Romains 14 — Dans ce chapitre, sans utiliser le mot «conscience», l'apôtre donne un enseignement similaire, mais à l'occasion d'une autre chose. L'assemblée de Rome était composée de croyants issus du judaïsme et du paganisme. Les premiers avaient eu l'habitude de célébrer certains jours de fête, de s'abstenir des viandes «impures», et de respecter d'autres prescriptions de la loi de Moïse. Tout cela avait été clairement mis de côté par l'enseignement chrétien, mais le changement était difficile, surtout pour ceux qui s'étaient soumis à ces obligations par conscience envers Dieu. Les croyants qui étaient sortis du paganisme avaient abandonné sans peine leurs pratiques idolâtres, et pouvaient être tentés de «mépriser» leurs frères sortis du judaïsme. Ces derniers, par contre, pouvaient être portés à «juger» ceux qui n'observaient pas les prescriptions de la loi.

«L'un estime un jour plus qu'un autre jour, et l'autre estime tous les jours égaux; que chacun soit pleinement persuadé dans son propre esprit!» (verset 5). Que chacun fasse «à cause du Seigneur» et «ayant égard au Seigneur» ce que sa conscience lui dit de faire! Mais que personne ne juge ni ne méprise son frère, qui est «le domestique d'autrui»! «Chacun de nous rendra compte pour lui-même à Dieu» (verset 12).

Concernant les viandes que la loi déclarait impures, l'apôtre dit: «Je sais, et je suis persuadé dans le Seigneur Jésus, que rien n'est souillé par soi-même, sauf qu'à celui qui croit qu'une chose est souillée, elle lui est souillée» (verset 14). Un peu plus loin il confirme: «Celui qui hésite, s'il mange, est condamné, parce qu'il n'agit pas sur un principe de foi. Or tout ce qui n'est pas sur le principe de la foi est péché» (verset 23). («Condamné» signifie ici: condamné dans sa conscience.) Si je suis mal à l'aise avec telle ou telle action envisagée, je dois m'en abstenir, et ne pas faire violence à ma conscience.
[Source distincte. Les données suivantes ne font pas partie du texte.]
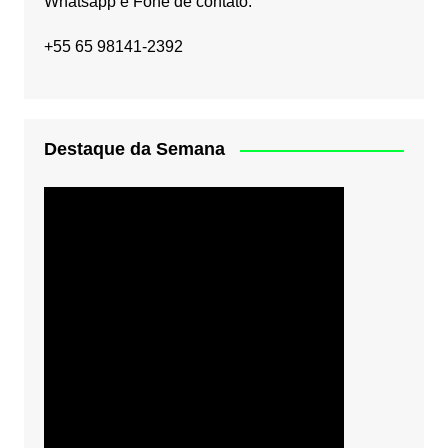
Whatsapp e Fone de contato:
+55 65 98141-2392
Destaque da Semana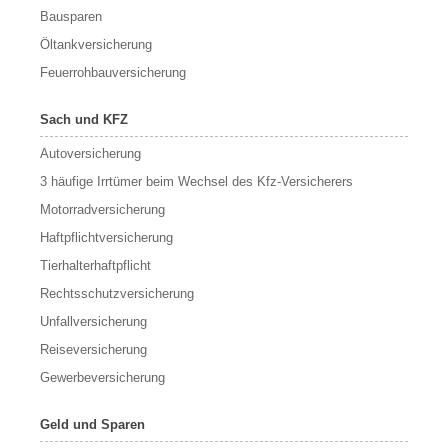
Bausparen
Öltankversicherung
Feuerrohbauversicherung
Sach und KFZ
Autoversicherung
3 häufige Irrtümer beim Wechsel des Kfz-Versicherers
Motorradversicherung
Haftpflichtversicherung
Tierhalterhaftpflicht
Rechtsschutzversicherung
Unfallversicherung
Reiseversicherung
Gewerbeversicherung
Geld und Sparen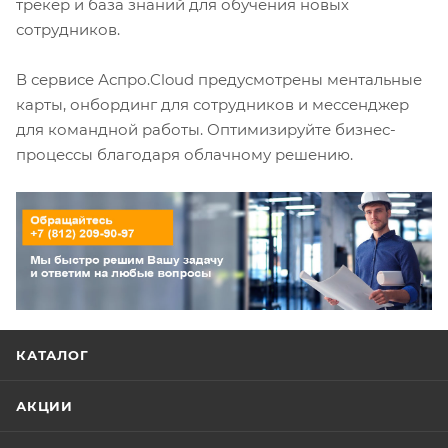
трекер и база знаний для обучения новых
сотрудников.
В сервисе Аспро.Cloud предусмотрены ментальные
карты, онбординг для сотрудников и мессенджер
для командной работы. Оптимизируйте бизнес-
процессы благодаря облачному решению.
КАТАЛОГ
АКЦИИ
Mais il y a aussi la conscience de mon frère que je dois ménager. «Jugez plutôt ceci, de ne pas mettre une pierre d'achoppement ou une occasion de chute devant votre frère» (verset 13). «Il est bon de ne pas manger de chair, de ne pas boire de vin, et de ne faire aucune chose en laquelle ton frère bronche, ou est scandalisé, ou est faible» (verset 21). «Que chacun de nous cherche à plaire à son prochain, en vue du bien, pour l'édification!» (15: 2).

Observons les mots utilisés dans ce chapitre. «L'un croit pouvoir manger de toutes choses» (verset 2); «l'un estime un jour plus qu'un autre» (verset 5); il s'agit d'être «pleinement persuadé dans son propre esprit» (verset 5); l'un «croit qu'une chose est souillée» (verset 14); un croyant «approuve» une chose (verset 22) ou «hésite» à son sujet (verset 23). Si le mot «conscience» n'apparaît pas ici, d'autres expressions en fournissent la pensée.

Pour conclure, remarquons que «la foi» encadre ce chapitre. Dans le premier verset, il est question de «celui qui est faible en foi». Et dans le dernier, nous apprenons que c'est «sur un principe de foi» que tout, dans notre marche chrétienne, doit être fait. Notre relation pratique avec Dieu a pour pilier autant la foi que la conscience. Une chose faite «sur un principe de foi», c'est une chose faite avec Dieu, dans la conscience qu'elle est approuvée de lui.